Timothy syndrome is a neurodevelopmental disease that includes autism-like features. Using iPS-derived neurons from individuals with Timothy syndrome, Ricardo Dolmetsch and his colleagues identify changes in cortical neuron fate and neurotransmitter expression that may begin to explain the neural mechanisms that underlie this disorder.

Although maturation of dendritic cells can drive autoimmune responses in mice, it remains unclear whether intrinsic factors hold dendritic cells in a resting state. Pamela Ohashi and her colleagues identify a repressive mechanism requiring expression of nuclear factor-κB1 in dendritic cells. Loss of nuclear factor-κB1 results in CD8⁺ T cell activation, TNF-α production and autoimmune diabetes in mice.

Wound healing involves a transient regeneration of tissue, but, if this process continues unabated, pathology occurs in the form of fibrosis, which can prevent normal organ function and even death. Derek Mann and his colleagues have found that serotonin-responsive profibrogenic hepatic stellate cells inhibit the growth of neighboring liver cells during the termination phase of liver injury. They also found that inhibiting serotonin signaling during established disease improved liver fibrosis in various mouse models of liver injury.

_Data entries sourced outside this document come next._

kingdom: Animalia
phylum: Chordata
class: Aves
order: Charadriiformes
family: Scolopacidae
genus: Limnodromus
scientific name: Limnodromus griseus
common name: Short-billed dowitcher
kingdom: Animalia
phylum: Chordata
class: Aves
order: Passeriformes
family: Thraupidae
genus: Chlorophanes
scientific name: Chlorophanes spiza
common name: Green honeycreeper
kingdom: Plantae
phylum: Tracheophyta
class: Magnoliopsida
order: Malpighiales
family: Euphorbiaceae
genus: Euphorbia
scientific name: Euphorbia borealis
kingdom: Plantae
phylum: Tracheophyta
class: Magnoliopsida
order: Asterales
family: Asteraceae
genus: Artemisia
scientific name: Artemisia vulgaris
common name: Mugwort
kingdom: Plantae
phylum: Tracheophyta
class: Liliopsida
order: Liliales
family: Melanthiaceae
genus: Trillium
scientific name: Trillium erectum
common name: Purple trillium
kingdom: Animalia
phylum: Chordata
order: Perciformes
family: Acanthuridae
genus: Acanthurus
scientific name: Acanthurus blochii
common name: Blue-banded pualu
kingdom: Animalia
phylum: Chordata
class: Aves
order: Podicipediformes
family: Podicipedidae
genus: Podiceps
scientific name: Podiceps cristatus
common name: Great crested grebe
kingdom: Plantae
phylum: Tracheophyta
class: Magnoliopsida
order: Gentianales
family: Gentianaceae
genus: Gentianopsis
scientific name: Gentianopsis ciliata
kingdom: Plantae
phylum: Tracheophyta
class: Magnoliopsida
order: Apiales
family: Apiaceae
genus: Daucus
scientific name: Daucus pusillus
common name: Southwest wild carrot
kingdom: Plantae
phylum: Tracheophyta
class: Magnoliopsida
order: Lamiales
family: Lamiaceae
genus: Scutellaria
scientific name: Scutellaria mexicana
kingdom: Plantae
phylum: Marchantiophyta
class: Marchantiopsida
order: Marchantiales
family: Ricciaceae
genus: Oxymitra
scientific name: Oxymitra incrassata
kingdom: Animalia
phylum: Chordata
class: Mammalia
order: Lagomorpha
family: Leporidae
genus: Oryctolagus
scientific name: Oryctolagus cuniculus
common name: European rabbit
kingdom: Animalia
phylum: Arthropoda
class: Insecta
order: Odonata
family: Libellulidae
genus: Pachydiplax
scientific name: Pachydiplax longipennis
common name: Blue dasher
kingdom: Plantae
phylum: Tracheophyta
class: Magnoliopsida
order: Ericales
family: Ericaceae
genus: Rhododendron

Osteoarthritis, the breakdown of cartilage in synovial joints, has long been viewed as the result of 'wear and tear', but this report shows that dysregulation of the complement system has an active role in the pathogenesis of this disease.

The future of imaging is the integration of function and anatomy. Hongki Yoo et al. have successfully done just that by combining two existing intravascular imaging techniques into a single catheter-based system. Their dual-modality intra-arterial catheter uses a combination of optical frequency domain imaging and near-infrared fluorescence imaging to simultaneously provide molecular information in the context of the surrounding three-dimensional microanatomy of the artery wall.

Makoto Mitsunaga et al. have developed a new form of molecular-targeted cancer therapy that provides an alternative to current photodynamic approaches where damage to surrounding healthy cells and tissues can be a problem. They use a target-specific photosensitizer based on a near-infrared phthalocyanine dye, which is conjugated to monoclonal antibodies targeting human epidermal growth factor receptors (HER1 and HER2). Selective treatment using this approach was shown in vivo in subcutaneous cancer xenografts in mice.